ALBUQUERQUE, N.M. — Editor’s note: This story has been updated to make clear that the proposal concerns federally owned mineral rights beneath privately owned land.
New Mexico Tech is about to play a big role in a proposed new fund for early childhood education in the state.
The Socorro university, under an agreement signed with the State Land Office this month, will assess the commercial potential of untapped subsurface mineral deposits held by the federal government in New Mexico.
The Land Office believes those deposits could generate new funds for early childhood education, but it wants Tech to analyze their commercial worth before it stakes any legal claims and seeks a federal transfer.
The results, to be delivered in March, will be used to support the office’s efforts to get legislative approval for a new Early Childhood Education Land Grant Permanent Fund.
Under the memorandum of understanding, the university will identify the most promising sites statewide and evaluate their revenue-generating capacity, said Patrick Padilla, Land Office assistant commissioner of mineral resources.
“There’s a lot of overhead associated with managing that land, so we want to make sure we’re not taking on an undue burden,” he said. “We want to make sure it’s economically feasible, and not just a lot of unproductive land that we end up managing through this initiative.”

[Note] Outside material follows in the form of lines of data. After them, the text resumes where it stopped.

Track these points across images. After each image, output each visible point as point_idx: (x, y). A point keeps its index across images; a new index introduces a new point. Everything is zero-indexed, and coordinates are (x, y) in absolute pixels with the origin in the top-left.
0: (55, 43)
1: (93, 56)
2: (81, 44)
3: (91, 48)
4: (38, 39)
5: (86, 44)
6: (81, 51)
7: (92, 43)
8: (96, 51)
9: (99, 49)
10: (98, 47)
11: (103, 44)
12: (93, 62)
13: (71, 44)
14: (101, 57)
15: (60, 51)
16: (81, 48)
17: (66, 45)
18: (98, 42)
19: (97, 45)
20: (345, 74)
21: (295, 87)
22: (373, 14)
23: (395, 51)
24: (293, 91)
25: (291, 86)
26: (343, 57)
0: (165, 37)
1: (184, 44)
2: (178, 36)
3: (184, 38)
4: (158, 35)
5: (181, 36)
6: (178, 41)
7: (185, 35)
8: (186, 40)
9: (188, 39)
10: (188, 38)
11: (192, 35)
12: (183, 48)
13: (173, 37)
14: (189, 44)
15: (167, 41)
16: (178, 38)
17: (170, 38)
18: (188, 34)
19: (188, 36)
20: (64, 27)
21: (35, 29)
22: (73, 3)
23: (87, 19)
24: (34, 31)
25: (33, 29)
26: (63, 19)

Land Commissioner Aubrey Dunn proposed legislative approval of a bill in August creating the permanent fund and using income generated for early childhood education.
Congress would first have to approve the mineral rights transfer, which the Land Office is still discussing with the state’s congressional delegation. But Rep. Steve Pearce, R-N.M., is expected to push it forward at the federal level, said Dunn spokeswoman Emily Strickler.
The Land Office says about 6.6 million acres of unleased federal subsurface deposits could be tapped around the state. The deposits in question are located under private land in what is known as a split estate, meaning private owners control the surface but the federal government has rights to what lies beneath.
The Land Office believes the proposal could generate about $210 million a year for the fund through mining over those mineral deposits. That estimate is based on revenue generated from the 13 million subsurface acres the state currently manages in New Mexico, about 20 percent of which is in production, Padilla said.
Dunn’s office will pay about $47,000 for the Tech study.
“It will give us a broad-stroke overview of the good areas, the bad areas, and why,” Padilla said.
Tech’s Petroleum Recovery Research Center and the state Bureau of Geology and Mineral resources will work together, said Martha Cather, geologist and principal investigator on the project.
Those entities will comb through existing surveys and studies to pinpoint the most likely places for commercial deposits within the targeted acreage, Cather said. That includes potential for everything from oil and gas, helium, and precious minerals to potash, copper and industrial metals like gypsum and limestone.
“It’s a high-level evaluation that won’t look at specific land parcels,” Cather said. “There’s no field work involved. It’s strictly a synthesis of existing research at this point.”